Nevertheless, caution is still warranted. Harding cautions against concluding “that the route to power lies [only] through legal challenges and sustained, and sometimes violent, street protests.” Instead, he highlights the more difficult lessons from Malawi as the ones that other opposition groups must internalize. Making “difficult compromises, patient coalition-building, solid policy platforms, and a willingness to reach beyond narrow ethnic or regional strongholds” were the ingredients for the Tonse Alliance’s success, and these are the components that must be replicated far and wide across a continent that has for decades seen only fragmented opposition to authoritarianism.
Succeeding in these dimensions could set opposition groups up for even greater success, as donors are more likely to financially back unified campaigns with realistic prospects of victory, and other “resources, both human and financial, flow to parties that show the maturity to unite and the ability to deliver a compelling message of change and hope.”

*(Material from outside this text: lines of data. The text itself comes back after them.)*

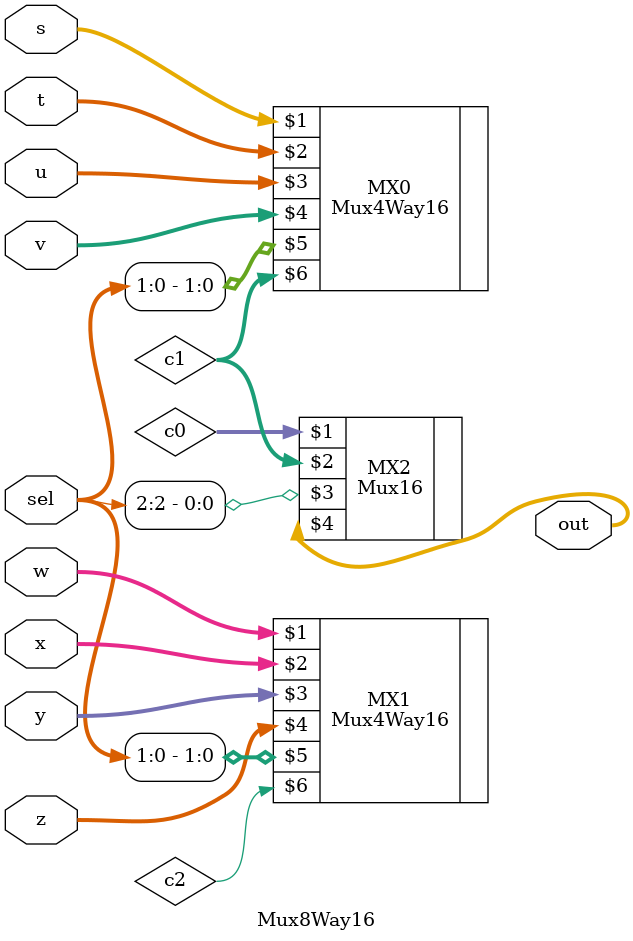
<source format=v>
`timescale 1ns / 1ps
module Mux8Way16(
    input [15:0] s,
    input [15:0] t,
    input [15:0] u,
    input [15:0] v,
    input [15:0] w,
    input [15:0] x,
    input [15:0] y,
    input [15:0] z,
    input [2:0] sel,
    output [15:0] out
    );
	 
	 wire [15:0] c0;
	 wire [15:0] c1;
	 
	 Mux4Way16 MX0 (s, t, u, v, sel[1:0], c1);
	 Mux4Way16 MX1 (w, x, y, z, sel[1:0], c2);
	 
	 Mux16 MX2 (c0, c1, sel[2], out);

endmodule

</source>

Thus, Malawi’s landmark election has engendered a flurry of cautious optimism across Africa’s opposition landscape. The effective unification of nine opposition parties into the Tonse Alliance, the successful legal challenge to the 2019 polls, and the judicial independence maintained by Malawi’s Constitutional Court in the face of official intimidation can all be used as a blueprint for opposition candidates in the rest of Africa. Some important bellwethers in measuring the spread of this blueprint are three countries that have upcoming presidential elections in the face of increasingly authoritarian incumbents. These are Tanzania (in October), Uganda (in February, 2021), and Zambia (by August, 2021). The degree to which opposition parties in these countries are able to build off of the Tonse Alliance’s democratic momentum will go a long way towards determining how adaptable the lessons from Malawi will be across the continent.